# Korean art haters



## mystic warrior (Apr 1, 2006)

I have notice a trend in the martial arts Internet forum family. What is meant to be use to talk about ideas is now being use for hidden agendas by people that either are from other styles that are hating or they are the students of former students that were kicked out for what ever reason that they are no longer in the art anymore.
I see this trend and it saddens me to think that people who do that, they think that they are helping but the truth is they are giving a black eye to all martial arts Korean or not.
So why do you think they do it.
And is there away to kill the hate that is in the Korean arts on the net.
Just a thought.


----------



## tshadowchaser (Apr 1, 2006)

Fist I no longer study a Korean Art I made my ranks and left on my own.

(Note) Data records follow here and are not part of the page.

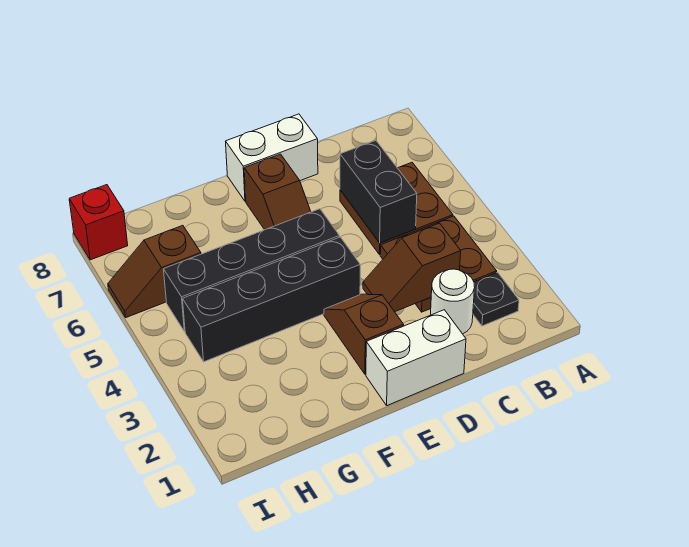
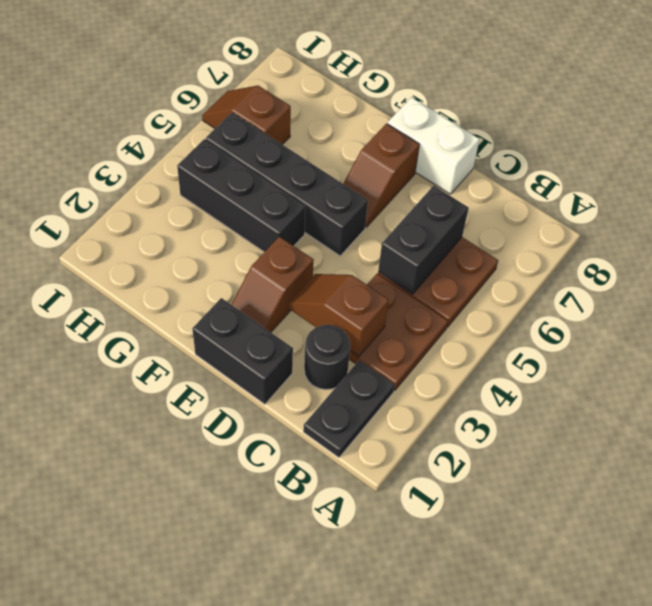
black 1x1 plate [473,272,519,326] -> black 1x2 plate [303,360,395,458]
white 1x1 round brick [431,269,475,334] -> black 1x1 round brick [304,325,350,390]
white 1x2 brick [366,310,466,405] -> black 1x2 brick [192,298,293,404]
brown 1x2 slope [324,294,404,374] -> brown 1x2 slope turned to [231,237,314,332]
black 1x4 brick [183,237,360,362] -> black 1x3 brick [177,139,306,252]
red 1x1 brick [69,185,128,260] -> none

Now I feel that olimpic style fighting  has too many holes in it for most people. Not sayong olimpic style fightes ar not good just that the lack of hands makes most people say  HHHMMMM.

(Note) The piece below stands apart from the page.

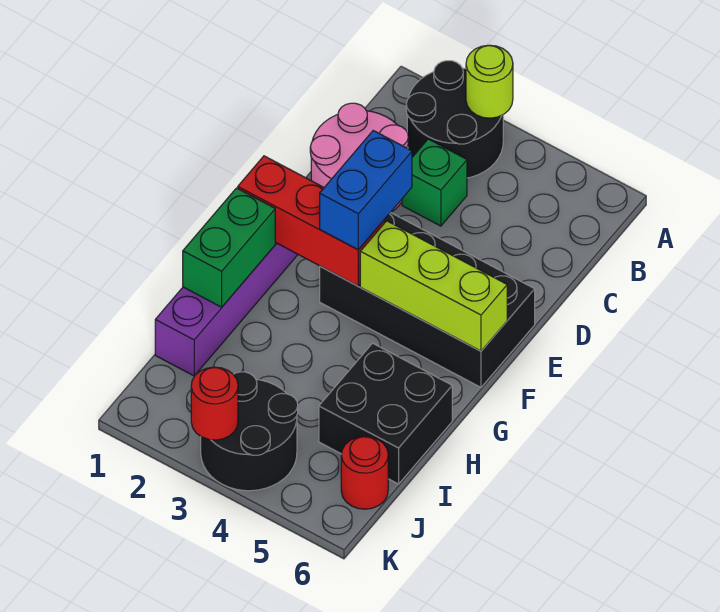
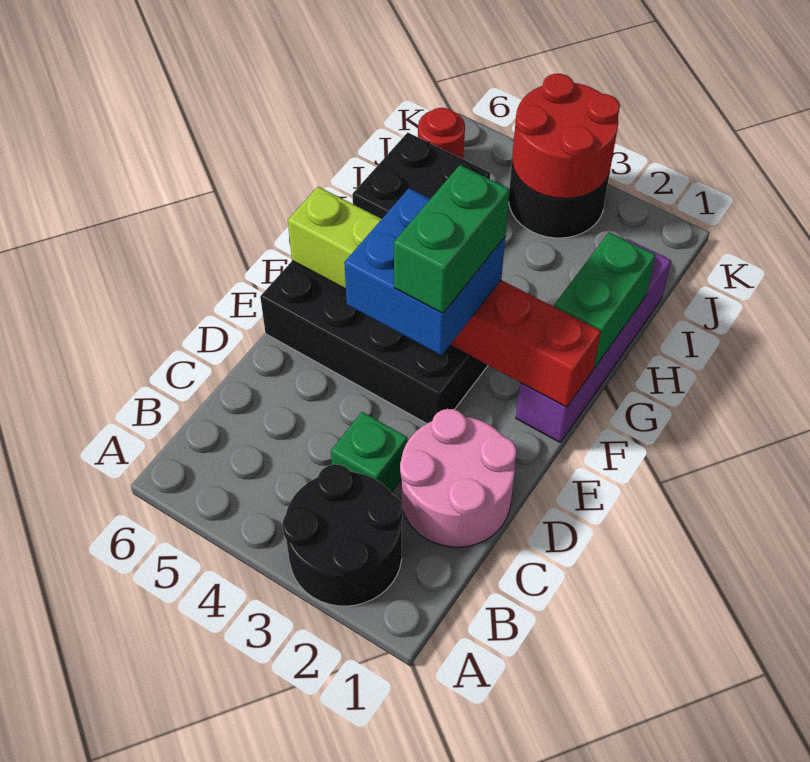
lime 1x1 round brick [466,45,513,118] -> none
blue 1x2 brick [320,131,412,250] -> blue 2x2 brick [344,188,505,355]
none -> green 1x2 brick [394,165,510,313]
red 1x1 round brick [191,367,238,440] -> red 2x2 round brick [512,74,620,199]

2nd  Having been in more than a couple Korean style TKD schools I only got the impression in only 2 of them that the instructor would fare well in the street. In tournaments or a one on one maybe but in a street fight most likely not.  again not trying to bash anyone

3rd  The fact that many on TKD seem to change from system/oganisation to organiation and advance in rank each time puts a poor light on what that rank is worth.

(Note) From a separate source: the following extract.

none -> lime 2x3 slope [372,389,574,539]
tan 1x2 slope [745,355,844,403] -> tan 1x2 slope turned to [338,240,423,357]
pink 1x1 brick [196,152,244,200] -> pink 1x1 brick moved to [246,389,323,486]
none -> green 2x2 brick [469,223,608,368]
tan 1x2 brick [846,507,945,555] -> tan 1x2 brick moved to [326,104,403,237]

4th  6,7, and 8 year old black belts

5. The act that many(most?) Korean stylests seem to think that no other art has anything of value

These are only a few o my personal thoughts on what you asked and are not mebt to bash  anyone


----------



## mystic warrior (Apr 1, 2006)

tshadowchaser said:
			
		

> Fist I no longer study a Korean Art I made my ranks and left on my own.
> 
> Now I feel that olimpic style fighting has too many holes in it for most people. Not sayong olimpic style fightes ar not good just that the lack of hands makes most people say HHHMMMM.
> 
> ...


In some ways you made my point and on some things that you have said I do agree with.
The kid black belt thing bugs me but what you gonna do.
And I'm not one of the (most) that thinks that only good art is a korean art. I think the bujinkan is a good system.
And some old school karate is good.
But it is more about the person training in the art, than the art. Also along the same line of that TKD teacher that might not be able to handle themselves in a fight.
That is not the matter, is question is can you. With that that person male or female has tought you.


----------